To improve resolution/precision for your power meter, you will need to improve precision of the individual samples. One way to go is oversampling as outlined in the Atmel application note I referenced above. It is typically always preferred to oversample when precision is important and so sampling rate is as essential as bits per sample.

If you want use an external ADC, you may want to look for a component that can do differential input and use an external voltage reference.  This would allow you to use the full range of the ADC (say 12 bits for the 4V range from 0.5V to 4.5V).

Accuracy again is a different animal altogether as it defines how your final result relates to the real world. This depends on additional specifications such as linearity, variations across temperature, voltage reference stability and so forth. A careful choice of components may improve on this, but typically at a significant cost.


Spot on.

The original reason to go to an external ADC was the phase shift issue as well as the question how accurate the ADC in the Atmega really is. I figured that if I lost a LSB here or there from a 12 bit signal that it would impact measurements far less than if it happened to a 10 bit ADC. Plus, I could be more generous with the range that the ADC can sample if there are more bits to play with in the first place. That is, it is not as important to exactly match the electrical ranges of signal and ADC when you have spare bits, something that helps with allowing signals that may exceed spec for whatever reason.

My current design includes a 150V MOV and 1A slow-blow fuse. The thought being that significantly higher voltages will cause the MOV to do the marimba and blow the fuse.  But I may change some of the resistor values around to allow the system to sample up to 230Vrms signals, and then add a safety margin on top of that. All AC components are actually rated for 230V use (the transformer for voltage measurements, the current transformer, as well as the on-board power supply). Thus, I would be able to use the power board for 3-wire 230V as well, a nice to have for the rare instances where it is needed. Thing is, even a 16 bit accurate resolution on the product of voltage and current would resolve to less than 0.1W on a 5000W signal.

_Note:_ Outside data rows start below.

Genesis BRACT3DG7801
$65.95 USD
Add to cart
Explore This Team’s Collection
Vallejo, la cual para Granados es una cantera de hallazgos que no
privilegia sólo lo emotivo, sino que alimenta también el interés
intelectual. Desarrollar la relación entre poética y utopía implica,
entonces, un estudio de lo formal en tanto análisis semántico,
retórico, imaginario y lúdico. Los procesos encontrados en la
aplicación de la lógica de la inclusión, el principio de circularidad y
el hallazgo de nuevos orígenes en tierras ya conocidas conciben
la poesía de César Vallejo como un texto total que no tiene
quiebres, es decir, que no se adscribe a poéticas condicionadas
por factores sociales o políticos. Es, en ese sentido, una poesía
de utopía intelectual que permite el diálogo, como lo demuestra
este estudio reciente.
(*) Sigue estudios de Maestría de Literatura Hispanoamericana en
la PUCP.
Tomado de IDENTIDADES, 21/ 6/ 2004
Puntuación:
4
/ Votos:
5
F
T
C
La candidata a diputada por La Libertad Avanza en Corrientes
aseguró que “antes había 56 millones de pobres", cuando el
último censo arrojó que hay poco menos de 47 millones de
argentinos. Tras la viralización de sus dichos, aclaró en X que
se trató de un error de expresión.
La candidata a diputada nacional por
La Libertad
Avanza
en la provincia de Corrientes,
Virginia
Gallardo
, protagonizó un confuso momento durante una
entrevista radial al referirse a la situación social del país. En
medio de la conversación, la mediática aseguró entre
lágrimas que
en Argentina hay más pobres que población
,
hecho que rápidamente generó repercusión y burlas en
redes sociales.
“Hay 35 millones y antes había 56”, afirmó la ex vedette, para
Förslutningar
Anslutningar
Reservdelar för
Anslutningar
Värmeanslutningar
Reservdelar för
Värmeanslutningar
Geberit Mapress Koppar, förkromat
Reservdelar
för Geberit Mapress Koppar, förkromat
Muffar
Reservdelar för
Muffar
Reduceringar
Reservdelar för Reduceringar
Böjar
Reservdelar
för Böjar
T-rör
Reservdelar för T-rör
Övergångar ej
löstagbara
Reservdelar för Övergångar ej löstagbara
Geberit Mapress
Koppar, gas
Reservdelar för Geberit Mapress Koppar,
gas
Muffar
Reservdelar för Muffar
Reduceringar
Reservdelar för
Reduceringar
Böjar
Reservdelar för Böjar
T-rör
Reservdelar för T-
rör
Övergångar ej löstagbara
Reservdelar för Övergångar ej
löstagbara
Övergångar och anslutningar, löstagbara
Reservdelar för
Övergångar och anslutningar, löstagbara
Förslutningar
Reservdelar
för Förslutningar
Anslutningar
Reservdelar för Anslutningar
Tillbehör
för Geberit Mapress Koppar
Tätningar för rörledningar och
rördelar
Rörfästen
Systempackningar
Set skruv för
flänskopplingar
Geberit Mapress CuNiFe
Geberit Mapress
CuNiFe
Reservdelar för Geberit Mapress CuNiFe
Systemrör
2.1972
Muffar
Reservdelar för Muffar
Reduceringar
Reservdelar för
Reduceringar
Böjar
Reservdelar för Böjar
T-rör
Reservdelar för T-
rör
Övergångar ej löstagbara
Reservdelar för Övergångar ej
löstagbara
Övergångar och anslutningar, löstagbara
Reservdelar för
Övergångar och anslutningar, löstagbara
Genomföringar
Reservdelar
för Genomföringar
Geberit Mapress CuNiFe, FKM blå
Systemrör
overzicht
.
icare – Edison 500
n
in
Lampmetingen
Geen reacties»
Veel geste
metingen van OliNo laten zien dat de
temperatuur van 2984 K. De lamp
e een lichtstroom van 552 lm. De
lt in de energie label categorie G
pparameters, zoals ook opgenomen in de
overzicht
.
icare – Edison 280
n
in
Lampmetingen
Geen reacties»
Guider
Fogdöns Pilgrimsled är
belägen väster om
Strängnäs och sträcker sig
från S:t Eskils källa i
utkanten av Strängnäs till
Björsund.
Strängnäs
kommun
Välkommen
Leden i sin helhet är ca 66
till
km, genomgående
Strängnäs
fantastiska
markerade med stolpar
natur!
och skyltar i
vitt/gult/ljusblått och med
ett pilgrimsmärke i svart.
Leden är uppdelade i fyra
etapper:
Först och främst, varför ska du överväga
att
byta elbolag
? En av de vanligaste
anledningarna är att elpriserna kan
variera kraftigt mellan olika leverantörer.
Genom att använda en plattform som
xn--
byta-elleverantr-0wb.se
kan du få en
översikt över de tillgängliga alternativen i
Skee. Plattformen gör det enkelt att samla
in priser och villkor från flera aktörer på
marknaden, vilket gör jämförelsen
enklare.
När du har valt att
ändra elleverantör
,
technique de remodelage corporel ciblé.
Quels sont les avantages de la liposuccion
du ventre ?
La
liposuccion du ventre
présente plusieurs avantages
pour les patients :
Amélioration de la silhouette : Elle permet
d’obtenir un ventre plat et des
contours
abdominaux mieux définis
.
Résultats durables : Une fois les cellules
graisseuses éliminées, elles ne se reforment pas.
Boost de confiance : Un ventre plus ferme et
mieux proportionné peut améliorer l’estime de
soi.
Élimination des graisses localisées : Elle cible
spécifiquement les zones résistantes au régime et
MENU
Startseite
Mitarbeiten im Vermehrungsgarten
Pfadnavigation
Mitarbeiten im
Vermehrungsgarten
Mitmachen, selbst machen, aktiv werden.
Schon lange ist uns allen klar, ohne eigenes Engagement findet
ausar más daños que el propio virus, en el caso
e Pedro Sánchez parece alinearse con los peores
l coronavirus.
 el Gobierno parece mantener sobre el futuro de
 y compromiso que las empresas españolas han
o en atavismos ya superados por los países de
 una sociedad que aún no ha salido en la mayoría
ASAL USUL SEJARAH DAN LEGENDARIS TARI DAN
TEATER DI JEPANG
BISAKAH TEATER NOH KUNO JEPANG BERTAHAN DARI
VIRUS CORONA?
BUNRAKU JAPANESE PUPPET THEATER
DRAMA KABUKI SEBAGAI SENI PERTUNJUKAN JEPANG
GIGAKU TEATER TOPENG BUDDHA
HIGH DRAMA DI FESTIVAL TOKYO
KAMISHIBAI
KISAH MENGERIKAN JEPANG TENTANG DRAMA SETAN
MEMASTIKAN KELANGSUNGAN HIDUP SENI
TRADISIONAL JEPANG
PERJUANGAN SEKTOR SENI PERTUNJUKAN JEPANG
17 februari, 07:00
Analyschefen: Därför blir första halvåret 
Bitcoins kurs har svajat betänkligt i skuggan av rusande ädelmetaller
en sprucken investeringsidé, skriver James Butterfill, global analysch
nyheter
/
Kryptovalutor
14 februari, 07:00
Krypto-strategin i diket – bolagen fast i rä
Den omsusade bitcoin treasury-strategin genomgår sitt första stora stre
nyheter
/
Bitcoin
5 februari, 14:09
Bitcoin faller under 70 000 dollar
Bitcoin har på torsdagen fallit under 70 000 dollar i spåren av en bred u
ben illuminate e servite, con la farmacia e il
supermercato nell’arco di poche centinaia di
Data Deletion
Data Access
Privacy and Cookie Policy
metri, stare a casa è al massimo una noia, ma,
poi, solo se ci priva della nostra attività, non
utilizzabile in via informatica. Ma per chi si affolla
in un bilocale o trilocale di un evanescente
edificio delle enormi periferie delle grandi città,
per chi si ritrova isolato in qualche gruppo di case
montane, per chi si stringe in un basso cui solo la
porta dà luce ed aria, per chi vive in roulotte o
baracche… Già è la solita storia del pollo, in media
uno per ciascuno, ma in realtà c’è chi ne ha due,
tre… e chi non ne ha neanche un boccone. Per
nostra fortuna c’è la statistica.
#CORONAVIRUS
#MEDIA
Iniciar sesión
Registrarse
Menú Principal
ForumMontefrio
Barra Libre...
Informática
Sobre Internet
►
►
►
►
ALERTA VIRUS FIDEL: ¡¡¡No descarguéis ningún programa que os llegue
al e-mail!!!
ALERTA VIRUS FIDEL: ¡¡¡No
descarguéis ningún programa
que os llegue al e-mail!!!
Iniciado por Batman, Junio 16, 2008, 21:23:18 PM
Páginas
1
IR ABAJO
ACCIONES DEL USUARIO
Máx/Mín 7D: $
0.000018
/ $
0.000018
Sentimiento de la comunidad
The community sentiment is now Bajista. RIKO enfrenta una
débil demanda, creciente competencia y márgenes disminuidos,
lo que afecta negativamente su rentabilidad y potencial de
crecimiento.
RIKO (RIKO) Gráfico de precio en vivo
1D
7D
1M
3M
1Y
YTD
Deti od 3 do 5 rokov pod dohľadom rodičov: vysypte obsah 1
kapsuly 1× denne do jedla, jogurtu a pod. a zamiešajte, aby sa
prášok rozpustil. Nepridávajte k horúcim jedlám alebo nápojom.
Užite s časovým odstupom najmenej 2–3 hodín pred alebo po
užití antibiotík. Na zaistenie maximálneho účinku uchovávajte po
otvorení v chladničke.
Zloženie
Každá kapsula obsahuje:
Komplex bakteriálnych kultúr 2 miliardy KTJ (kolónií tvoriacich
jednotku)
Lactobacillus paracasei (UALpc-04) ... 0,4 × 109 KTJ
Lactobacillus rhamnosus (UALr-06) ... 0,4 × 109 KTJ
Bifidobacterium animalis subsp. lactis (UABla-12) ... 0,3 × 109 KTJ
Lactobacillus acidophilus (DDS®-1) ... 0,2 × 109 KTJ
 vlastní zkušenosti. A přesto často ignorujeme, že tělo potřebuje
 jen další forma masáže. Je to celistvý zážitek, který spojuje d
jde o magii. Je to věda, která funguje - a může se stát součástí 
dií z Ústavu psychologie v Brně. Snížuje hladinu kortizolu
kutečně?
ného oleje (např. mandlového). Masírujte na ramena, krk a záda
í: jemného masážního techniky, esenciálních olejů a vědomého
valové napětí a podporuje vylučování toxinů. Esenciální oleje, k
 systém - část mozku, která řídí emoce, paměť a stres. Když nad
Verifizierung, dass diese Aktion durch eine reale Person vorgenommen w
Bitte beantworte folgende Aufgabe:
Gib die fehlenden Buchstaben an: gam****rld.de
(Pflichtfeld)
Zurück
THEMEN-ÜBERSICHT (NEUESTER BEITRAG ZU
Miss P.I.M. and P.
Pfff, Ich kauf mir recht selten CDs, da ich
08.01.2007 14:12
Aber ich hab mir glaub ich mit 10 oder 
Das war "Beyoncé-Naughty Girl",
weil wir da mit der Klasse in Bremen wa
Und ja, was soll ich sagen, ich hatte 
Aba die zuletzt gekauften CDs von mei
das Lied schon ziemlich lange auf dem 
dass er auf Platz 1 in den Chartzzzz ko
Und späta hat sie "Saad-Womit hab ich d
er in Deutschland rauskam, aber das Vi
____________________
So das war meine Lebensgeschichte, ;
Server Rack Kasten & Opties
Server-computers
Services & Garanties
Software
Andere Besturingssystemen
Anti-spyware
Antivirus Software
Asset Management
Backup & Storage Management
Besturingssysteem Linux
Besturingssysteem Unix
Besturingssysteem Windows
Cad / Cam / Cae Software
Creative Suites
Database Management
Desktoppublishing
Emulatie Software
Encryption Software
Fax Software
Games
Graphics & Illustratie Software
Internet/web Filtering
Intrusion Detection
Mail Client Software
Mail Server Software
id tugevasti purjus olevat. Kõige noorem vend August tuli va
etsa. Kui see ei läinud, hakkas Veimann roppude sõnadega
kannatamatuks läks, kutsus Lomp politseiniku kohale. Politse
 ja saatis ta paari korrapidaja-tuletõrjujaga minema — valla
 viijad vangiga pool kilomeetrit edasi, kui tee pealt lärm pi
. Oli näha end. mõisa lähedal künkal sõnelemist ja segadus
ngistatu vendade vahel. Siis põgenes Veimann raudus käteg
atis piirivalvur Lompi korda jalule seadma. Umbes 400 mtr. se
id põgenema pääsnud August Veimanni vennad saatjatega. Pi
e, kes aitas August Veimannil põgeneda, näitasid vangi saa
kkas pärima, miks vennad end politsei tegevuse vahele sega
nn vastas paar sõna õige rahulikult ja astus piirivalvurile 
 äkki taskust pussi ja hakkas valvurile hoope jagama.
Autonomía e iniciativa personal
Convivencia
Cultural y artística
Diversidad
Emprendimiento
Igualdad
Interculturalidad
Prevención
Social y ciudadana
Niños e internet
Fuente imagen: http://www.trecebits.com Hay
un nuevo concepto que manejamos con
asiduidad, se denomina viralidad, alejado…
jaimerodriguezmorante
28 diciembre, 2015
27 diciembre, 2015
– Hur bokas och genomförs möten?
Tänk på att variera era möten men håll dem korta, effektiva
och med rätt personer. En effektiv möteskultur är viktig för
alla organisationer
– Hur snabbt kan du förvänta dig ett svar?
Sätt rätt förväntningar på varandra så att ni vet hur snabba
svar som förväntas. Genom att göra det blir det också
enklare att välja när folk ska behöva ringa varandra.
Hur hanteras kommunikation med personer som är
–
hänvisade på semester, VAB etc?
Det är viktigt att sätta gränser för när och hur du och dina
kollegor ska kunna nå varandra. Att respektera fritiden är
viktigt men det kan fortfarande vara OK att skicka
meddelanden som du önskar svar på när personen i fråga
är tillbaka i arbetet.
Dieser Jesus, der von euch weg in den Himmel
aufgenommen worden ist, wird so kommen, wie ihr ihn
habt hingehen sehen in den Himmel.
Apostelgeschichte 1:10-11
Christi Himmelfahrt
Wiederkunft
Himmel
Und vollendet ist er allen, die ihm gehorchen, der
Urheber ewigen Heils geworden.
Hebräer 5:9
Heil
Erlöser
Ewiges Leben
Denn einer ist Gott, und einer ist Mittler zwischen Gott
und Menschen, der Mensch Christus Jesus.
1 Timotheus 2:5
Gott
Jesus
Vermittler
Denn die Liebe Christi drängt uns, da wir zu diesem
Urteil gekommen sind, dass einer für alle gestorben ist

While I could use decimation to smooth out noise and improve accuracy further, the numbers get pretty big at high sampling rates (about 6,000/s are planned) and averaging may be the way to go. Previous attempts at decimation with large numbers and high sampling rates required me to keep track of the values inside the accumulators, then subtract large numbers that were easily divisible as the limits of the unsigned long range were approached. Can be done, but it's easier to implement on a 8 bit microprocessor if one only has to sample 1024 samples at a time, rather than 4096 to get to the desired resolution. Anyhow, off to feed the kids and thanks!


OK, revised the board because the differential measurement aspects of the external ADC are confusing to say the least. So now everything is unipolar. I went back to my AC line safety exercise and changed the resistor values around to work with a 230V input. Then I added a zener diode instead of the Schottkys I was using to bias the signal and prevent the ADC from blowing up under extreme circumstances. I'd like to think that between the 275V MOV and the 450V+ input-tolerant voltage measurement circuit, we should be OK.

The only fly in the ointment is Pulse discontinuing the power transformer line and Digikey treating these transformers as non-stock. To replace them, I'd have to import them from Europe via Newark electronics. No big deal, just an additional $20, please.

The other good news is that I managed to design two power measurement boards with different add-ons but with an identical GTP file. That's one less solder paste stencil I'll have to order. I also got a e-mail back from CUI re: my grounding question. For now, I'll still plan for a 1M resistor and a 2200pF, 2.2kV capacitor in parallel connecting the GND to the 120VAC GND. I can then experiment to see what the impact (if any) there is from having these through-hole components in place. If there is no benefit, I'll simply leave the holes empty.